Throughout her career at APTN, McKenzie has helped train and mentor burgeoning journalists interning for the network’s news department.
Aphrodite Salas, MA 99
Assistant professor and director, Graduate Diploma Program, Concordia’s Department of Journalism
Salas is a visual journalist who has worked across Canada and around the world. Before her appointment at Concordia, she was a video journalist, assignment editor and line-up editor for nearly a decade at CTV Montreal.
Prior to that, she hosted her own current affairs radio program on 940 Montreal, and was senior anchor for Global Quebec. As a national correspondent, Salas spent three years on Parliament Hill for CityTV's Toronto and Vancouver stations. She was also national correspondent for CTV News in Montreal, and the network's transportation reporter in Toronto. As an anchor, Salas has been on the desks of CTV's Newschannel, CityTV's CP24 and was weekend anchor at two CTV affiliates — CKCO Kitchener and CFQC Saskatoon.

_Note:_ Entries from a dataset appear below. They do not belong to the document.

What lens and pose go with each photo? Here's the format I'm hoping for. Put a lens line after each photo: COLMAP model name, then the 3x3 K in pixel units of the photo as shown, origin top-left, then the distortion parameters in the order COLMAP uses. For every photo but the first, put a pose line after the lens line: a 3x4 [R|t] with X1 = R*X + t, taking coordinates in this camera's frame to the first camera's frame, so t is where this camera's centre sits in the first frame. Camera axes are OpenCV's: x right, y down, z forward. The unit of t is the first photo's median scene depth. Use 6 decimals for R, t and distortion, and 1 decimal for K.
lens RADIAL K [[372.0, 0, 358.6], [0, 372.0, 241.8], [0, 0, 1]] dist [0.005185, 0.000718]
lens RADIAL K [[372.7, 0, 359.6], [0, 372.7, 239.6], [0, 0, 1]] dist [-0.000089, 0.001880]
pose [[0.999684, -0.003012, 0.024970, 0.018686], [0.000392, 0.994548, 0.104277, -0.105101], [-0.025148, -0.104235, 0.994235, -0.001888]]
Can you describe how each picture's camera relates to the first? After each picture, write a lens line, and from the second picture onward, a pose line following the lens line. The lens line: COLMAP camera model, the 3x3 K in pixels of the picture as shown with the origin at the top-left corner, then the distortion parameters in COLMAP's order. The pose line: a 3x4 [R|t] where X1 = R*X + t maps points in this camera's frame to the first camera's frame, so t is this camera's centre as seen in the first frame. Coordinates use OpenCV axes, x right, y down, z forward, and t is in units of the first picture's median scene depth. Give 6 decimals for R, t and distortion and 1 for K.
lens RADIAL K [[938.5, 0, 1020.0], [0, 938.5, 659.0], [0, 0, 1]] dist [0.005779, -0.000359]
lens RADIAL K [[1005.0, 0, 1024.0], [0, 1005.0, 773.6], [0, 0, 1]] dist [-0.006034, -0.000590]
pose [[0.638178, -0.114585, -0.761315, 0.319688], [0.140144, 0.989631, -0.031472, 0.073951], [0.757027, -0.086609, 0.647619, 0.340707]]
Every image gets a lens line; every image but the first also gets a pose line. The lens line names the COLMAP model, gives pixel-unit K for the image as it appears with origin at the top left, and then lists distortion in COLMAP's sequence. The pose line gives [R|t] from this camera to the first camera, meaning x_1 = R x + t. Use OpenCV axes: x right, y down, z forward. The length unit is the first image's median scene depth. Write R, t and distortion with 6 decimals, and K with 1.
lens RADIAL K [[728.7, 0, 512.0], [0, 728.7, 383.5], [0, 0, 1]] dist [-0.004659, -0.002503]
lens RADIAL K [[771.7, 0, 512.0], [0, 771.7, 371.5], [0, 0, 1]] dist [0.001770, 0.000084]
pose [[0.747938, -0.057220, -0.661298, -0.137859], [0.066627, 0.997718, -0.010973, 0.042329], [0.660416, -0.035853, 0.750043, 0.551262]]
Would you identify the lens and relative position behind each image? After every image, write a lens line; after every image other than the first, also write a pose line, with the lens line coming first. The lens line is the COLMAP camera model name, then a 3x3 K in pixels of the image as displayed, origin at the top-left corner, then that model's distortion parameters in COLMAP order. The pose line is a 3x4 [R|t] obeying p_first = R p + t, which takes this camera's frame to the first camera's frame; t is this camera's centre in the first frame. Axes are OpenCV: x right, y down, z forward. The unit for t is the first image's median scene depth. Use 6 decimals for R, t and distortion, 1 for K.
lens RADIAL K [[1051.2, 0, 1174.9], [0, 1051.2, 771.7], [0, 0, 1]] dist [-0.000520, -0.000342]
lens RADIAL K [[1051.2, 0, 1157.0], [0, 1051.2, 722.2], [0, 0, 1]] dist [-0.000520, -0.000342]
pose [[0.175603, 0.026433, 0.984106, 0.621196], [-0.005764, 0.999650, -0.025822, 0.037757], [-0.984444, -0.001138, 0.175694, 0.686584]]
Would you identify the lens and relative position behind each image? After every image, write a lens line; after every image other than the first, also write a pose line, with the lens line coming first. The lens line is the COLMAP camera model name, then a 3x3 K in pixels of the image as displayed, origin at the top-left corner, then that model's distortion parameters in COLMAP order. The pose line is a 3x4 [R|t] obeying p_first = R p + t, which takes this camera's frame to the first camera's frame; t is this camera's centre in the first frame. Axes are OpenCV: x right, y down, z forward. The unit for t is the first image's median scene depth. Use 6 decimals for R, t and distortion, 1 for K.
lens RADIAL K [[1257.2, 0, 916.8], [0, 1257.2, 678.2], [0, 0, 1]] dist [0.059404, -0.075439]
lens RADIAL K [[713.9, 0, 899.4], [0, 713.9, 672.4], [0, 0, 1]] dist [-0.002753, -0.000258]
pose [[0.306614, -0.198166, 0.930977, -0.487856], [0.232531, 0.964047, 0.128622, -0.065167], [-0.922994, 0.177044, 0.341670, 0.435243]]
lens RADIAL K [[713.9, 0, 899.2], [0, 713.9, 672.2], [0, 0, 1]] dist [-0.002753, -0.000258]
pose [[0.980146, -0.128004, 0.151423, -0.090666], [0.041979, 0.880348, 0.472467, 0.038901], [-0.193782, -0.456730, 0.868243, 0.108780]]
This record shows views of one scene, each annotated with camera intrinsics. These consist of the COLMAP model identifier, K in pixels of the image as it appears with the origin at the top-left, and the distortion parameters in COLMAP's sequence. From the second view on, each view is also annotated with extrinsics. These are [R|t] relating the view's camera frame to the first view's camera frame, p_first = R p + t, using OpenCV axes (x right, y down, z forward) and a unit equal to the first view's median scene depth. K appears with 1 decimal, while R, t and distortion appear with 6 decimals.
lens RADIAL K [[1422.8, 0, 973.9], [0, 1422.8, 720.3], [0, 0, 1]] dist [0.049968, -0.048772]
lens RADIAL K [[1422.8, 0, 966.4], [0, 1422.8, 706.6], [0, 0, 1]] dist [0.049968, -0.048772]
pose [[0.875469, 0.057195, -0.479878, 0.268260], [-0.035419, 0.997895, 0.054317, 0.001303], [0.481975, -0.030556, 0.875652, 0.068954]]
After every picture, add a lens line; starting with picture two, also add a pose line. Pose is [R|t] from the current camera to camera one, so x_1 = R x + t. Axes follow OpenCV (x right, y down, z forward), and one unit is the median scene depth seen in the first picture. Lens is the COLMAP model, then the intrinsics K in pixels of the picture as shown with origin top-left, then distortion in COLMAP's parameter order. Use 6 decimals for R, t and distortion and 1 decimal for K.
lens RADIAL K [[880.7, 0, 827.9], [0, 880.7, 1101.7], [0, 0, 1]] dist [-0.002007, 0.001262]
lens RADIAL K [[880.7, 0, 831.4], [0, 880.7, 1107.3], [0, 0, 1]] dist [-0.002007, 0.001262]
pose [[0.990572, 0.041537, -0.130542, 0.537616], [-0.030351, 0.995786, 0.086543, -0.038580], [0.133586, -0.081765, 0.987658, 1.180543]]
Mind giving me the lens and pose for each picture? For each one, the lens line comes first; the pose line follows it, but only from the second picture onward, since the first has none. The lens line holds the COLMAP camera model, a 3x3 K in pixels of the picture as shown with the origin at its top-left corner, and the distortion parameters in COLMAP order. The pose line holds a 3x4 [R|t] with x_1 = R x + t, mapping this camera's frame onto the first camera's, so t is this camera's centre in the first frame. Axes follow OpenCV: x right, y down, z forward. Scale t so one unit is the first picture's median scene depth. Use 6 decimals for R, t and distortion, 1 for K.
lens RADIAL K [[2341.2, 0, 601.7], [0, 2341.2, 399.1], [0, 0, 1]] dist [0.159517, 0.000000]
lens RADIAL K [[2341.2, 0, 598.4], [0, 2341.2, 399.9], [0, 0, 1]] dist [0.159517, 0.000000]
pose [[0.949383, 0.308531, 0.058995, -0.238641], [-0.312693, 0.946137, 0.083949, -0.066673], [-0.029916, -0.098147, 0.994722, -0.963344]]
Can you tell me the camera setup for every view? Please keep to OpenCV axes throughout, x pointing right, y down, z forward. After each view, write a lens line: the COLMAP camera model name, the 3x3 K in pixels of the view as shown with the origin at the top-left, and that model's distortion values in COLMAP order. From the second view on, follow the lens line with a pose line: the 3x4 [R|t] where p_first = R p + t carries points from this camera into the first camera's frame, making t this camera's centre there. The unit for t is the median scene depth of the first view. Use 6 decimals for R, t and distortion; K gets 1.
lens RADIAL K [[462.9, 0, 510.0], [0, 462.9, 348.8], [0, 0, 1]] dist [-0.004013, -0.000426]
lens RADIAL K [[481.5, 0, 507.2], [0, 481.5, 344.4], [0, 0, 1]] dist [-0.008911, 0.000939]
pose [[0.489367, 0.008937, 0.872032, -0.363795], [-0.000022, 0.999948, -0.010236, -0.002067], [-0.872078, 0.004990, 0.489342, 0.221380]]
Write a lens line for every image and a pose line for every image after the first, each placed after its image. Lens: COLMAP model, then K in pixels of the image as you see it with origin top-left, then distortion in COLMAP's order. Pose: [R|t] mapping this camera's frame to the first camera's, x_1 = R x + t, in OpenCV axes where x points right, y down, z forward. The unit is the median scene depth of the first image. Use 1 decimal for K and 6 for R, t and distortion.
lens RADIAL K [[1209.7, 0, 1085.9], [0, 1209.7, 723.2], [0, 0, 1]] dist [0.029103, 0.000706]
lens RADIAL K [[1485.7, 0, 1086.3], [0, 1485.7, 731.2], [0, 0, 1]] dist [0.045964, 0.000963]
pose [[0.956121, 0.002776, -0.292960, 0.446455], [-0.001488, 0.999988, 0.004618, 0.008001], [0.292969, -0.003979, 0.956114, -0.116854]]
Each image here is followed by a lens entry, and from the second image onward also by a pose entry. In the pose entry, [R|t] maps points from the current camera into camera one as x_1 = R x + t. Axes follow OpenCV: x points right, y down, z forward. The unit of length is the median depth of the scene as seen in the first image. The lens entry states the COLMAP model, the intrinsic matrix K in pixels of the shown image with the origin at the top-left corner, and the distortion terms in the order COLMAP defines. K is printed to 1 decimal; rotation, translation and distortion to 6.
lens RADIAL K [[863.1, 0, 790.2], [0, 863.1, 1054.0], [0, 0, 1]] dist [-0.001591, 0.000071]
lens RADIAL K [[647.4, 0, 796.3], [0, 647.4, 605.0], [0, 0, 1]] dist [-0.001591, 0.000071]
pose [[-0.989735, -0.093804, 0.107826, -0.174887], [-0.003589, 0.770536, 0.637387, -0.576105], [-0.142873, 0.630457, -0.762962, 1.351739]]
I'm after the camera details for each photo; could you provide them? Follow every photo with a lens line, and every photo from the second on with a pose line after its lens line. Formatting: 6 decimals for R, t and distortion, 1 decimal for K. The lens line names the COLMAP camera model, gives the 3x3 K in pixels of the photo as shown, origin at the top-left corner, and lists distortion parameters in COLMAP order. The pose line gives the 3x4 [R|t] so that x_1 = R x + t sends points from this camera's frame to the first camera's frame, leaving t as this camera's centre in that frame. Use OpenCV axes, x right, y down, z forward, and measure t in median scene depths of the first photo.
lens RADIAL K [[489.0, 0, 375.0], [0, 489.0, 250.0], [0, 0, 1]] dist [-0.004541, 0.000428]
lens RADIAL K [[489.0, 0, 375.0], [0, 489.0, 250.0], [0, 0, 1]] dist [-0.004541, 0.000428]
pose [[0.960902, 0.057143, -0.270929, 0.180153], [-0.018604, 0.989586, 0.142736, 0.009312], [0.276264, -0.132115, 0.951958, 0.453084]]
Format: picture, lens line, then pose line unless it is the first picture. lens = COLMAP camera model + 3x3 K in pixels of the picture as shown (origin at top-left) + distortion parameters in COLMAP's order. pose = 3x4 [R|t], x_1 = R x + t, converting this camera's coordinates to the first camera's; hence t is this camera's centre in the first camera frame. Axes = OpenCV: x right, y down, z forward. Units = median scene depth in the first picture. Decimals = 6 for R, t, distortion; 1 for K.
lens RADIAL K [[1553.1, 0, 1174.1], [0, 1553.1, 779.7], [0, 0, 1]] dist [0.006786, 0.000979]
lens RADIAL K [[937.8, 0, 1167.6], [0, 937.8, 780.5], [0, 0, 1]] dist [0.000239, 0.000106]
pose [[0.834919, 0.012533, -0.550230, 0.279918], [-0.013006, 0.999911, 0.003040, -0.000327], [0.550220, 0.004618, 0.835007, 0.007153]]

Salas began her visual journalism career while working at the Reuters East Africa bureau in Nairobi, Kenya. In a pinch, her bureau chief needed a French-speaking journalist to travel to West Africa and produce a number of short documentaries. She ended up traveling through Cameroon, Ivory Coast, Burkina Faso and Ethiopia as part of the assignment. Salas has also worked in India, England, the United States and sailed around the Pacific Ocean as part of an initiative of the Government of Japan.